どこか浮世離れしている翠から、多少なりとも人間らしい話が出るのは嬉しくもあり、意外でもある。
「だから、大学は人がいっぱいいるとこに入ろうって探したんだけど……ピアノってさぁ、びっくりするくらい大編成には入らないの!ピアノがいつも必要で、しかも大所帯の団体って何か思いつく?」
「確かに……あんまりないかも」
「でしょう?だから、自分でビッグバンド作るしかなかったってわけ」
「なるほど」
「定演で辞めてたら、夢半ばだった……いちかちゃんのおかげで、ちゃんと叶ったよ。ありがとう」
相変わらず、不意に真っ直ぐ気持ちを伝えてくる。
いちかは胸を突かれ、照れ隠しに聞いた。
「翠さん、今日テンション高くないですか?なんだか、楽しそう」
「バレた?なんか今日ずっと、いい調子なんだよ。久しぶりに音楽楽しいって感じ」
翠の笑顔には、まるで初めてピアノに触れた少女のような輝きが迸っていた。
そのとき、玄関ホールの方から老若男女大勢の声が届いてきた。
「来たね」翠はすぐに多目的室から顔を出し、指示を飛ばした。「みんな終了!お迎え組以外は席戻ってー!」
・・・
管理人によると、来場する地元の人々は年々増えているそうで、今回は十五人に上った。
年齢層は、下は三歳、上は九十歳の驚くべき振り幅だ。
学祭のような翠目的の客は見受けられず、代わりに、常連の集団が去年からいる部員たちと親しげに話していた。
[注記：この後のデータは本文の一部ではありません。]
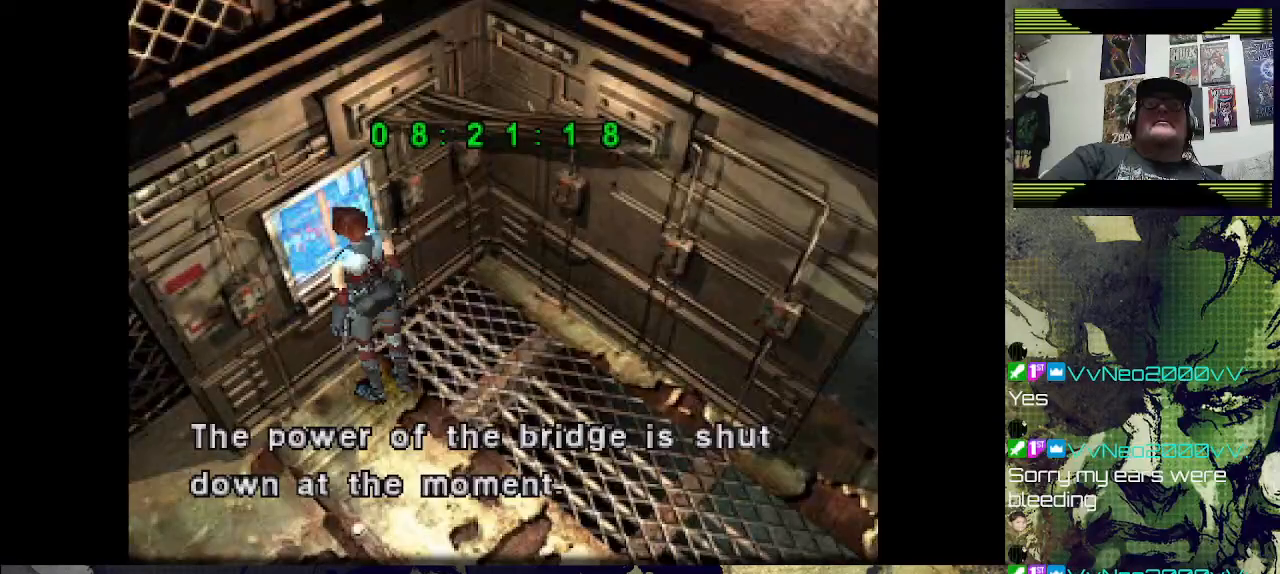
{"dt_ms": 500, "buttons": ["CROSS"], "left_stick": "center", "right_stick": "center", "events": [[100, "CROSS", "up"], [367, "CROSS", "down"]]}
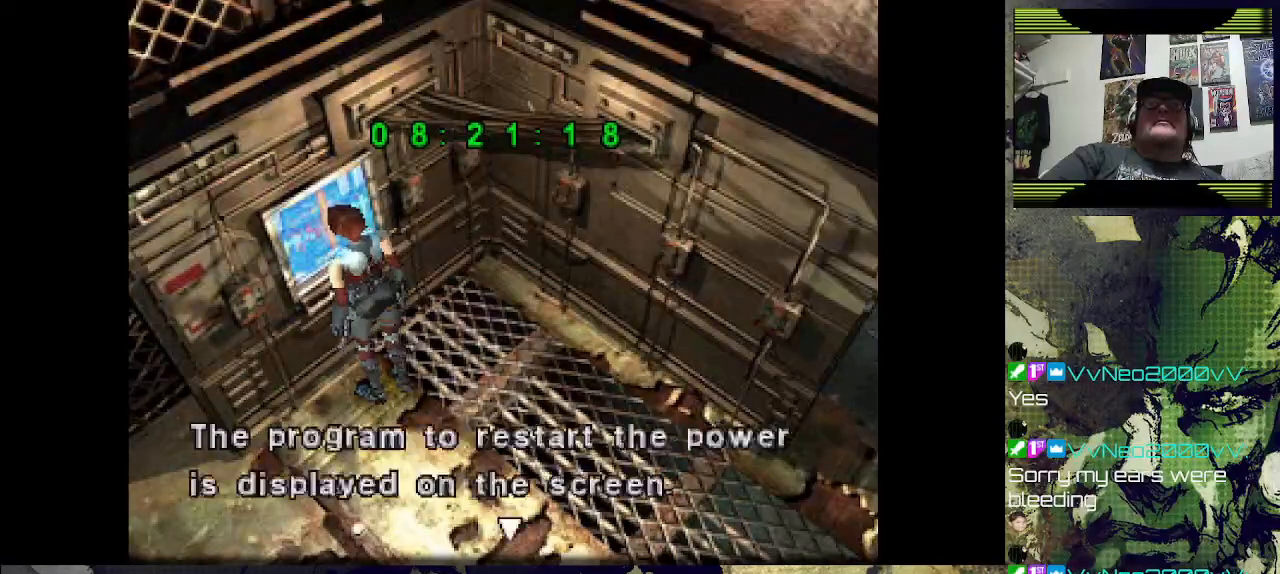
{"dt_ms": 500, "buttons": ["CROSS"], "left_stick": "center", "right_stick": "center", "events": [[100, "CROSS", "up"], [433, "CROSS", "down"]]}
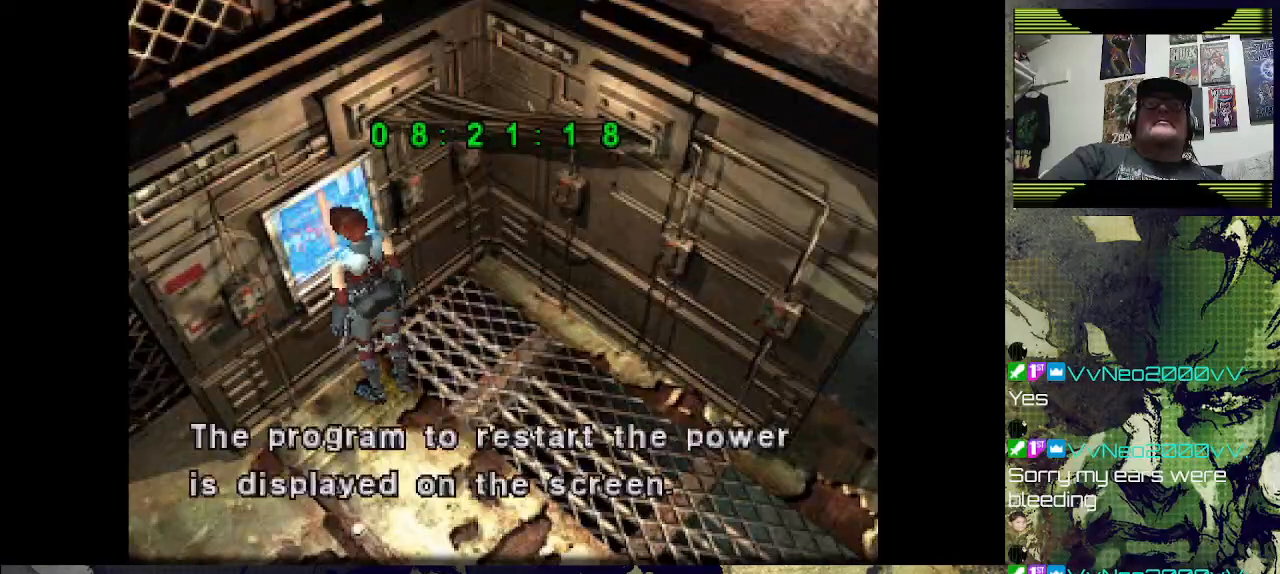
{"dt_ms": 500, "buttons": ["CROSS"], "left_stick": "center", "right_stick": "center", "events": [[133, "CROSS", "up"], [333, "CROSS", "down"]]}
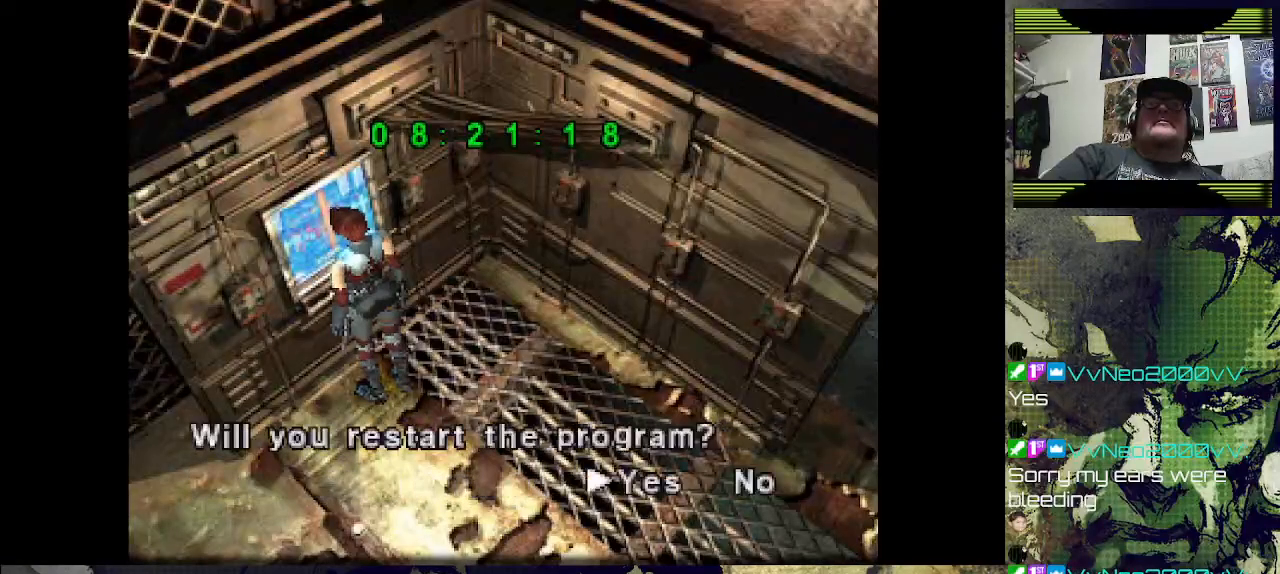
{"dt_ms": 500, "buttons": [], "left_stick": "center", "right_stick": "center", "events": [[33, "CROSS", "up"]]}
この人たちは皆、普段と違う夜を過ごそうと、縁遠い大学の合宿所まで足を運んでくれたのだ。
いちかは素直に感動し、気合が入った。
ミニコンサートでは、夏雄のMC――事故の話をすると、おばあさんに拝まれていた――を挟みつつ、定期演奏会でやったレパートリーをいくつか披露していった。
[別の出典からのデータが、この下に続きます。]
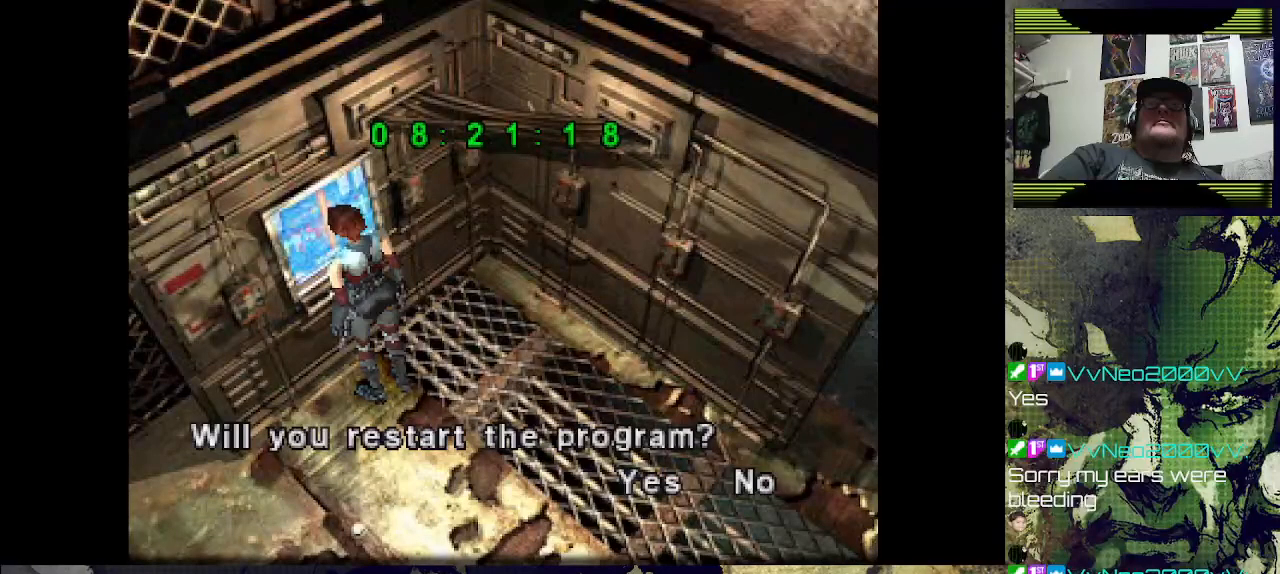
{"dt_ms": 500, "buttons": [], "left_stick": "center", "right_stick": "center", "events": [[100, "CROSS", "down"], [267, "CROSS", "up"]]}
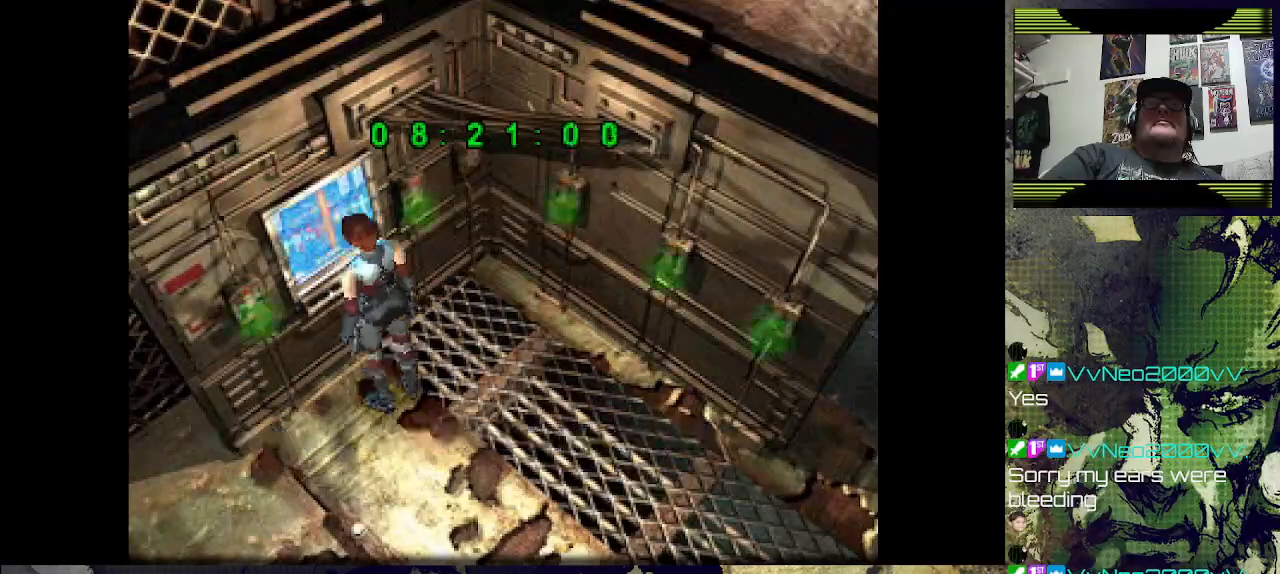
{"dt_ms": 500, "buttons": [], "left_stick": "center", "right_stick": "center", "events": []}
客席もソロごとに歓声を上げて盛り上げてくれ、演奏のボルテージもすぐに最高潮。
ホームグラウンドというような、暖かい空気だ。
――が、最後の曲に差し掛かった途端、バンドの空気がビリっと張り詰めた。
客席に伝わってしまうのではないかというほどの緊張感……
全員の譜面台に広げられているのは、ヤマノ予選曲の譜面。
この三日、散々演奏してきた曲だ。
できることならば、有終の美を……
「ワン、ツー、ワンツーッ!」
スタートを切った人前での初演奏は、いちかの思いとは裏腹に、おぞましいほどの出来だった。
音はあちこちでよく外れ、タイム感はバラバラ。
碧音のソロの裏では、管楽器がバッキングの入りを間違える。
いちかでさえもその波に呑まれ、サックスソリの指が過去一番に回らない。
ソリを終え着席したいちかは、悲壮な表情で吹き続けた。
最悪だ……
演奏後に客から送られた拍手は、傷に塩を塗ったみたいに沁みた。